[AVAILABLE DATA Boundary: Start]
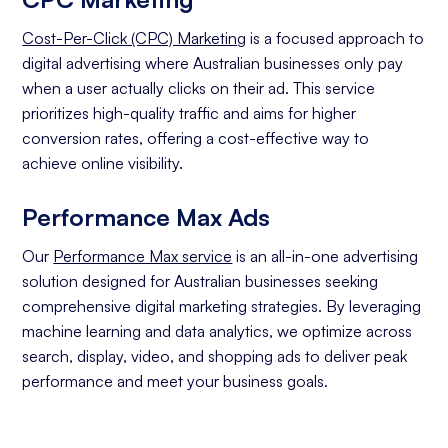
Cost-Per-Click (CPC) Marketing
is a focused approach to
digital advertising where Australian businesses only pay
when a user actually clicks on their ad. This service
prioritizes high-quality traffic and aims for higher
conversion rates, offering a cost-effective way to
achieve online visibility.
Performance Max Ads
Our
Performance Max service
is an all-in-one advertising
solution designed for Australian businesses seeking
comprehensive digital marketing strategies. By leveraging
machine learning and data analytics, we optimize across
search, display, video, and shopping ads to deliver peak
performance and meet your business goals.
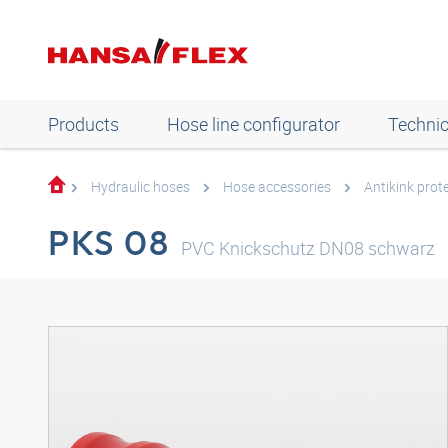
Products
Hose line configurator
Technic
Hydraulic hoses
Hose accessories
Antikink prot
PKS 08
PVC Knickschutz DN08 schwarz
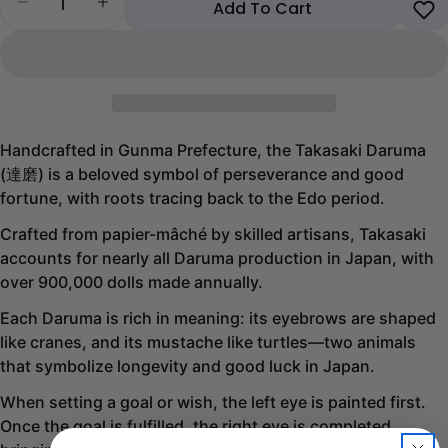
Decrease quantity for Takasaki Blue Daruma
Increase quantity for Takasaki Blue Darum
Add To Cart
Handcrafted in Gunma Prefecture, the Takasaki Daruma
(達磨) is a beloved symbol of perseverance and good
fortune, with roots tracing back to the Edo period.
Crafted from papier-mâché by skilled artisans, Takasaki
accounts for nearly all Daruma production in Japan, with
over 900,000 dolls made annually.
Each Daruma is rich in meaning: its eyebrows are shaped
like cranes, and its mustache like turtles—two animals
that symbolize longevity and good luck in Japan.
When setting a goal or wish, the left eye is painted first.
Share this product
Once the goal is fulfilled, the right eye is completed,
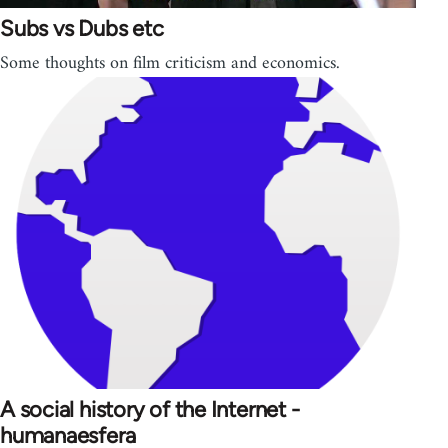
Subs vs Dubs etc
Some thoughts on film criticism and economics.
A social history of the Internet -
humanaesfera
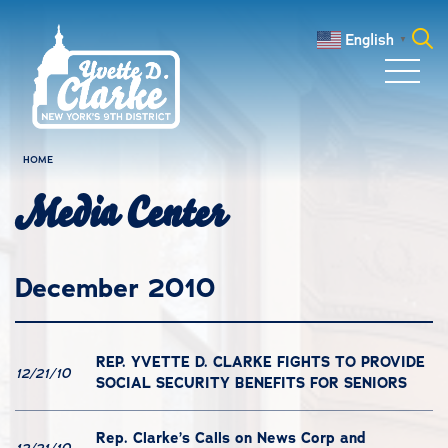
Skip to main content
English
▼
Search
for:
HOME
Media Center
December 2010
REP. YVETTE D. CLARKE FIGHTS TO PROVIDE
12/21/10
SOCIAL SECURITY BENEFITS FOR SENIORS
Rep. Clarke’s Calls on News Corp and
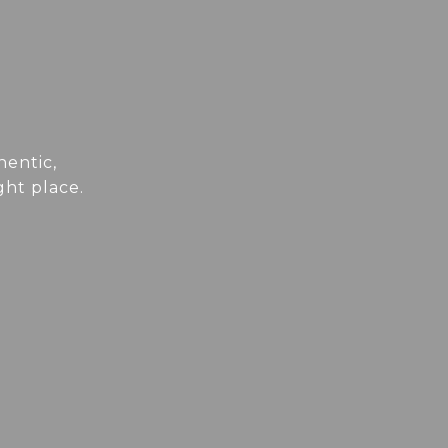
hentic,
ght place.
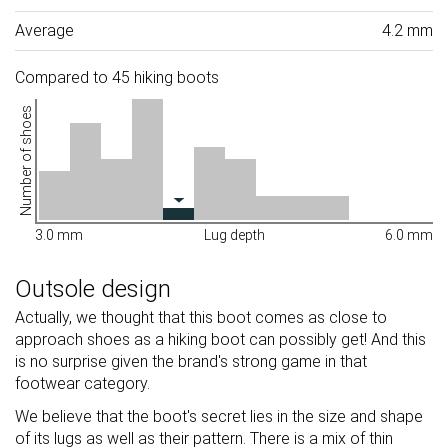
Average
4.2 mm
Compared to 45 hiking boots
Number of shoes
3.0 mm
Lug depth
6.0 mm
Outsole design
Actually, we thought that this boot comes as close to
approach shoes as a hiking boot can possibly get! And this
is no surprise given the brand's strong game in that
footwear category.
We believe that the boot's secret lies in the size and shape
of its lugs as well as their pattern. There is a mix of thin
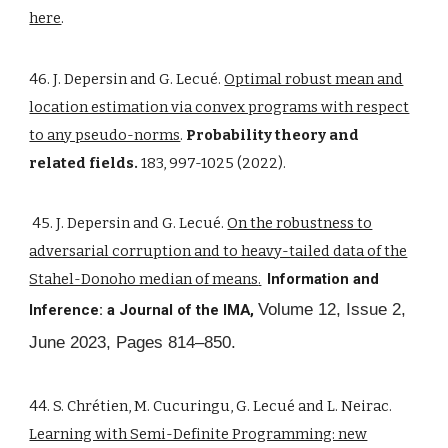
here
.
46. J. Depersin and G. Lecué.
Optimal robust mean and
location estimation via convex programs with respect
to any pseudo-norms
.
Probability theory and
related fields.
183, 997-1025 (2022).
45. J. Depersin and G. Lecué.
On the robustness to
adversarial corruption and to heavy-tailed data of the
Stahel-Donoho median of means
.
Information and
Volume 12, Issue 2,
Inference: a Journal of the IMA,
June 2023, Pages 814–850.
44. S. Chrétien, M. Cucuringu, G. Lecué and L. Neirac.
Learning with Semi-Definite Programming: new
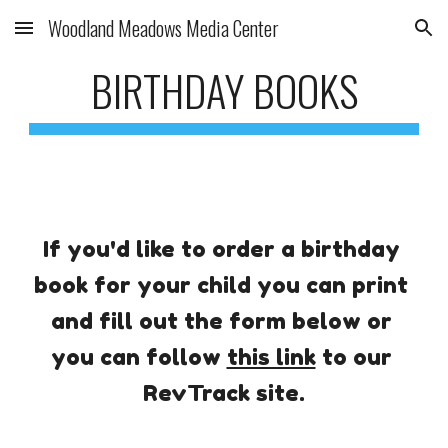
Woodland Meadows Media Center
Skip to main content
Skip to navigation
BIRTHDAY BOOKS
If you'd like to order a birthday 
book for your child you can print 
and fill out the form below or 
you can follow 
this link
 to our 
RevTrack site.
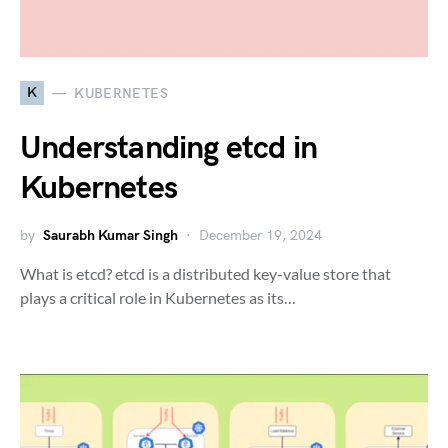
K
KUBERNETES
Understanding etcd in
Kubernetes
by
Saurabh Kumar Singh
December 19, 2024
What is etcd? etcd is a distributed key-value store that
plays a critical role in Kubernetes as its…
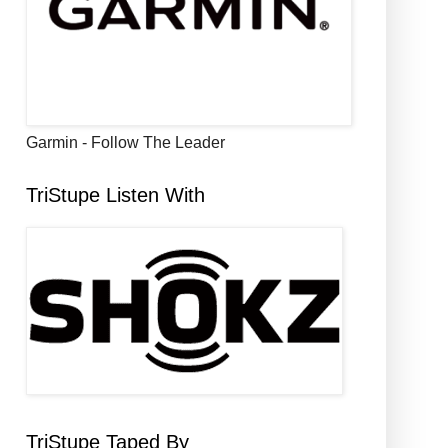
Garmin - Follow The Leader
TriStupe Listen With
TriStupe Taped By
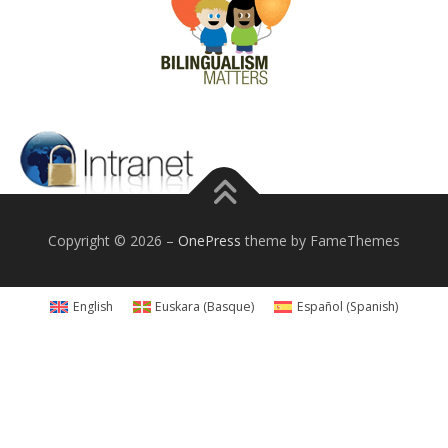
Copyright © 2026
–
OnePress
theme by FameThemes
English
Euskara
(
Basque
)
Español
(
Spanish
)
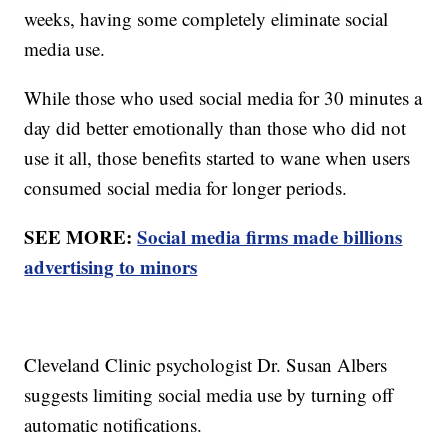
weeks, having some completely eliminate social
media use.
While those who used social media for 30 minutes a
day did better emotionally than those who did not
use it all, those benefits started to wane when users
consumed social media for longer periods.
SEE MORE:
Social media firms made billions
advertising to minors
Cleveland Clinic psychologist Dr. Susan Albers
suggests limiting social media use by turning off
automatic notifications.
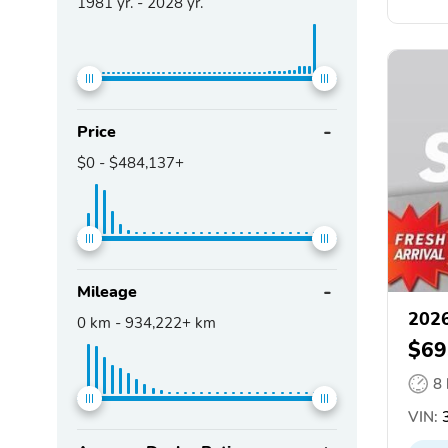
1981
yr. -
2028
yr.
Price
$0
-
$484,137+
Mileage
202
0
km -
934,222+
km
$69
8
VIN:
3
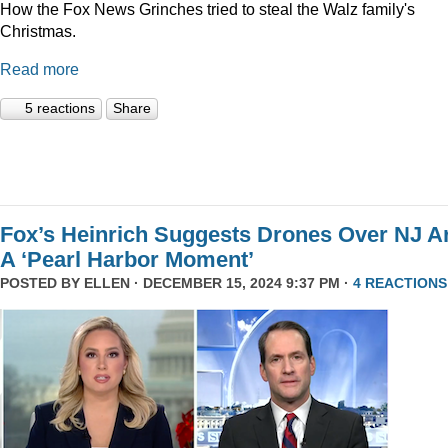
How the Fox News Grinches tried to steal the Walz family's
Christmas.
Read more
5 reactions
Share
Fox’s Heinrich Suggests Drones Over NJ A
A ‘Pearl Harbor Moment’
POSTED BY
ELLEN
· DECEMBER 15, 2024 9:37 PM ·
4 REACTIONS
[AVAILABLE DATA Boundary: End]
Give the text of every item again with each "Daruma" switched to "Dharma" and nothing else changed. Leave the pictures out of your answer.

TASK SOLUTION ->
Cost-Per-Click (CPC) Marketing
is a focused approach to
digital advertising where Australian businesses only pay
when a user actually clicks on their ad. This service
prioritizes high-quality traffic and aims for higher
conversion rates, offering a cost-effective way to
achieve online visibility.
Performance Max Ads
Our
Performance Max service
is an all-in-one advertising
solution designed for Australian businesses seeking
comprehensive digital marketing strategies. By leveraging
machine learning and data analytics, we optimize across
search, display, video, and shopping ads to deliver peak
performance and meet your business goals.
Products
Hose line configurator
Technic
Hydraulic hoses
Hose accessories
Antikink prot
PKS 08
PVC Knickschutz DN08 schwarz
Decrease quantity for Takasaki Blue Dharma
Increase quantity for Takasaki Blue Darum
Add To Cart
Handcrafted in Gunma Prefecture, the Takasaki Dharma
(達磨) is a beloved symbol of perseverance and good
fortune, with roots tracing back to the Edo period.
Crafted from papier-mâché by skilled artisans, Takasaki
accounts for nearly all Dharma production in Japan, with
over 900,000 dolls made annually.
Each Dharma is rich in meaning: its eyebrows are shaped
like cranes, and its mustache like turtles—two animals
that symbolize longevity and good luck in Japan.
When setting a goal or wish, the left eye is painted first.
Share this product
Once the goal is fulfilled, the right eye is completed,
Subs vs Dubs etc
Some thoughts on film criticism and economics.
A social history of the Internet -
humanaesfera
Skip to main content
English
▼
Search
for:
HOME
Media Center
December 2010
REP. YVETTE D. CLARKE FIGHTS TO PROVIDE
12/21/10
SOCIAL SECURITY BENEFITS FOR SENIORS
Rep. Clarke’s Calls on News Corp and
hentic,
ght place.
Average
4.2 mm
Compared to 45 hiking boots
Number of shoes
3.0 mm
Lug depth
6.0 mm
Outsole design
Actually, we thought that this boot comes as close to
approach shoes as a hiking boot can possibly get! And this
is no surprise given the brand's strong game in that
footwear category.
We believe that the boot's secret lies in the size and shape
of its lugs as well as their pattern. There is a mix of thin
here
.
46. J. Depersin and G. Lecué.
Optimal robust mean and
location estimation via convex programs with respect
to any pseudo-norms
.
Probability theory and
related fields.
183, 997-1025 (2022).
45. J. Depersin and G. Lecué.
On the robustness to
adversarial corruption and to heavy-tailed data of the
Stahel-Donoho median of means
.
Information and
Volume 12, Issue 2,
Inference: a Journal of the IMA,
June 2023, Pages 814–850.
44. S. Chrétien, M. Cucuringu, G. Lecué and L. Neirac.
Learning with Semi-Definite Programming: new
Woodland Meadows Media Center
Skip to main content
Skip to navigation
BIRTHDAY BOOKS
If you'd like to order a birthday 
book for your child you can print 
and fill out the form below or 
you can follow 
this link
 to our 
RevTrack site.
K
KUBERNETES
Understanding etcd in
Kubernetes
by
Saurabh Kumar Singh
December 19, 2024
What is etcd? etcd is a distributed key-value store that
plays a critical role in Kubernetes as its…
Garmin - Follow The Leader
TriStupe Listen With
TriStupe Taped By
Copyright © 2026
–
OnePress
theme by FameThemes
English
Euskara
(
Basque
)
Español
(
Spanish
)
weeks, having some completely eliminate social
media use.
While those who used social media for 30 minutes a
day did better emotionally than those who did not
use it all, those benefits started to wane when users
consumed social media for longer periods.
SEE MORE:
Social media firms made billions
advertising to minors
Cleveland Clinic psychologist Dr. Susan Albers
suggests limiting social media use by turning off
automatic notifications.
1981
yr. -
2028
yr.
Price
$0
-
$484,137+
Mileage
202
0
km -
934,222+
km
$69
8
VIN:
3
How the Fox News Grinches tried to steal the Walz family's
Christmas.
Read more
5 reactions
Share
Fox’s Heinrich Suggests Drones Over NJ A
A ‘Pearl Harbor Moment’
POSTED BY
ELLEN
· DECEMBER 15, 2024 9:37 PM ·
4 REACTIONS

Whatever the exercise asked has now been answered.